Orientalismo e estereótipos na arte

O banho turco por Jean Auguste Dominique Ingres , 1862; com Mulheres de Argel em seu apartamento por Eugene Delacroix , 1834, via Museu do Louvre, Paris
Como Edward Said repetidamente apontou em seu trabalho, o orientalismo ocidental nunca refletiu totalmente a realidade. No entanto, os tropos mais populares na arte duraram o suficiente para distorcer até nossas perspectivas contemporâneas hoje. Por exemplo, as múltiplas cenas de harém retratadas por pintores ocidentais eram quase sempre fantasias sobre submissas belezas orientais que pouco tinham a ver com a realidade. A maioria dos homens não teria permissão para entrar nos aposentos das damas. As belezas orientais estereotipadas apareceram no livro de Delacroix Mulheres de Argel assim como em muitas outras obras de pintores europeus que expuseram suas fantasias sobre os estilos de vida orientais.
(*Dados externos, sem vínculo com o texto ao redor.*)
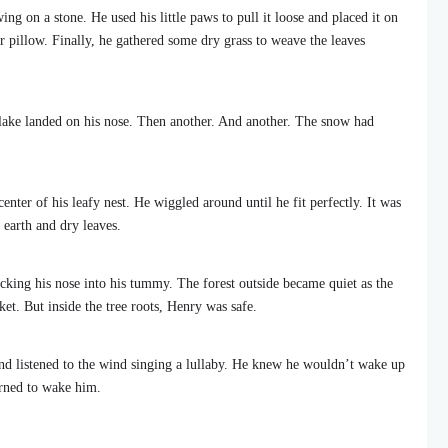
g on a stone. He used his little paws to pull it loose and placed it on
ther pillow. Finally, he gathered some dry grass to weave the leaves
e flake landed on his nose. Then another. And another. The snow had
nter of his leafy nest. He wiggled around until he fit perfectly. It was
 earth and dry leaves.
tucking his nose into his tummy. The forest outside became quiet as the
et. But inside the tree roots, Henry was safe.
and listened to the wind singing a lullaby. He knew he wouldn’t wake up
urned to wake him.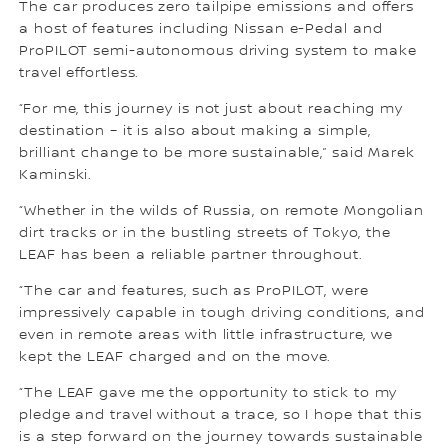
The car produces zero tailpipe emissions and offers
a host of features including Nissan e-Pedal and
ProPILOT semi-autonomous driving system to make
travel effortless.
“For me, this journey is not just about reaching my
destination – it is also about making a simple,
brilliant change to be more sustainable,” said Marek
Kaminski.
“Whether in the wilds of Russia, on remote Mongolian
dirt tracks or in the bustling streets of Tokyo, the
LEAF has been a reliable partner throughout.
“The car and features, such as ProPILOT, were
impressively capable in tough driving conditions, and
even in remote areas with little infrastructure, we
kept the LEAF charged and on the move.
“The LEAF gave me the opportunity to stick to my
pledge and travel without a trace, so I hope that this
is a step forward on the journey towards sustainable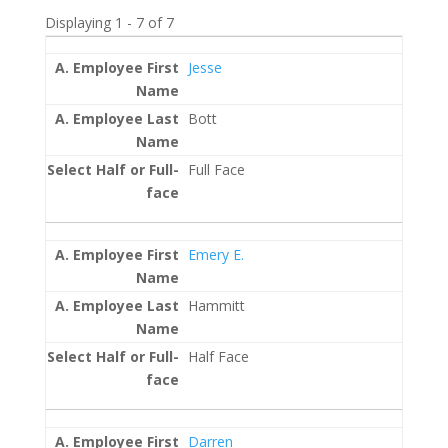
Displaying 1 - 7 of 7
Entries
Jesse
Bott
Full Face
Emery E.
Hammitt
Half Face
Darren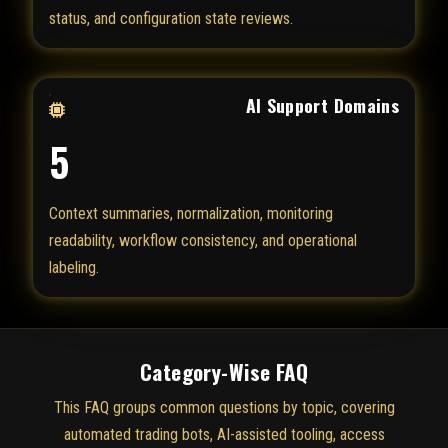
status, and configuration state reviews.
AI Support Domains
5
Context summaries, normalization, monitoring
readability, workflow consistency, and operational
labeling.
Category-Wise FAQ
This FAQ groups common questions by topic, covering
automated trading bots, AI-assisted tooling, access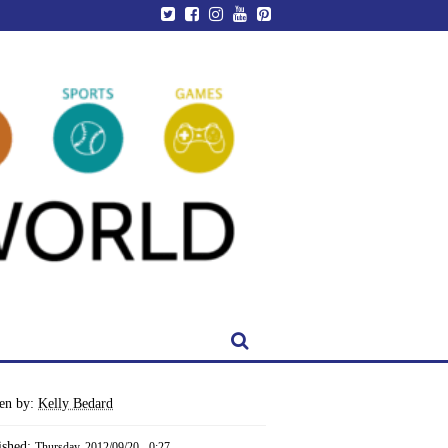
ten by:
Kelly Bedard
ished:
Thursday, 2012/09/20 - 0:27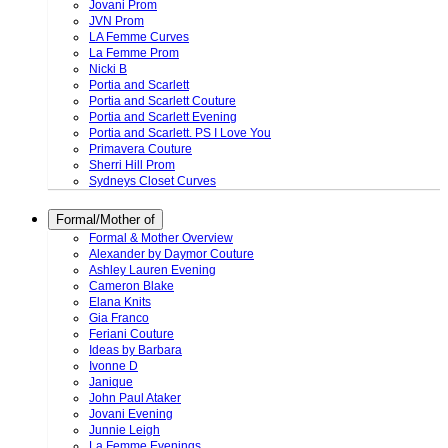
Jovani Prom
JVN Prom
LA Femme Curves
La Femme Prom
Nicki B
Portia and Scarlett
Portia and Scarlett Couture
Portia and Scarlett Evening
Portia and Scarlett. PS I Love You
Primavera Couture
Sherri Hill Prom
Sydneys Closet Curves
Formal/Mother of
Formal & Mother Overview
Alexander by Daymor Couture
Ashley Lauren Evening
Cameron Blake
Elana Knits
Gia Franco
Feriani Couture
Ideas by Barbara
Ivonne D
Janique
John Paul Ataker
Jovani Evening
Junnie Leigh
La Femme Evenings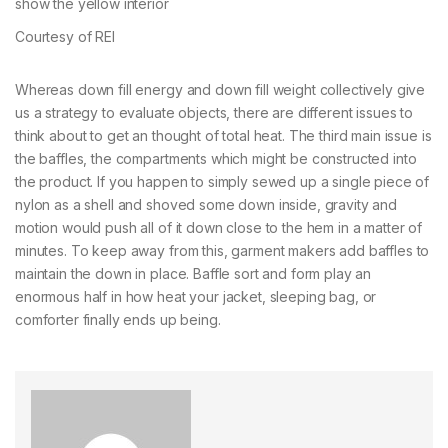
Courtesy of REI
Whereas down fill energy and down fill weight collectively give
us a strategy to evaluate objects, there are different issues to
think about to get an thought of total heat. The third main issue is
the baffles, the compartments which might be constructed into
the product. If you happen to simply sewed up a single piece of
nylon as a shell and shoved some down inside, gravity and
motion would push all of it down close to the hem in a matter of
minutes. To keep away from this, garment makers add baffles to
maintain the down in place. Baffle sort and form play an
enormous half in how heat your jacket, sleeping bag, or
comforter finally ends up being.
Além disso, o Banhos turcos por Jean Auguste Dominique Ingres não tinha nada a ver com o que acontecia na vida real. Enquanto o artista retrata voluptuosas damas nuas dançando e tocando instrumentos musicais nos banhos, a realidade de uma casa de banhos estava longe desse tipo de fantasia sensual. Da mesma forma, a iconografia de odaliscas nuas foi invenção de pintores europeus que retratavam suas versões idealizadas de amantes em mantos rendados.

Um jovem tigre brincando com sua mãe por Eugene Delacroix , 1830-1831, via Museu do Louvre, Paris
Said escreveu que o Orientalismo desnudou a humanidade de outra cultura, povo ou região geográfica. Muitas vezes, o Orientalismo tinha os alvos mais diversos e improváveis, mas sempre focado no outro. A arte, no entanto, fornece aos espectadores modernos uma visão interessante do que definimos como o ponto de vista ocidental. A arte orientalista surgiu por causa da falta de conhecimento e abundância de curiosidade. Embora muitas vezes distorcendo a verdade e distorcendo a realidade, também forneceu às gerações futuras a prova de como um ponto de vista singular pode distorcer uma narrativa histórica e como cada obra de arte deve sempre ser analisada dentro de seu contexto histórico.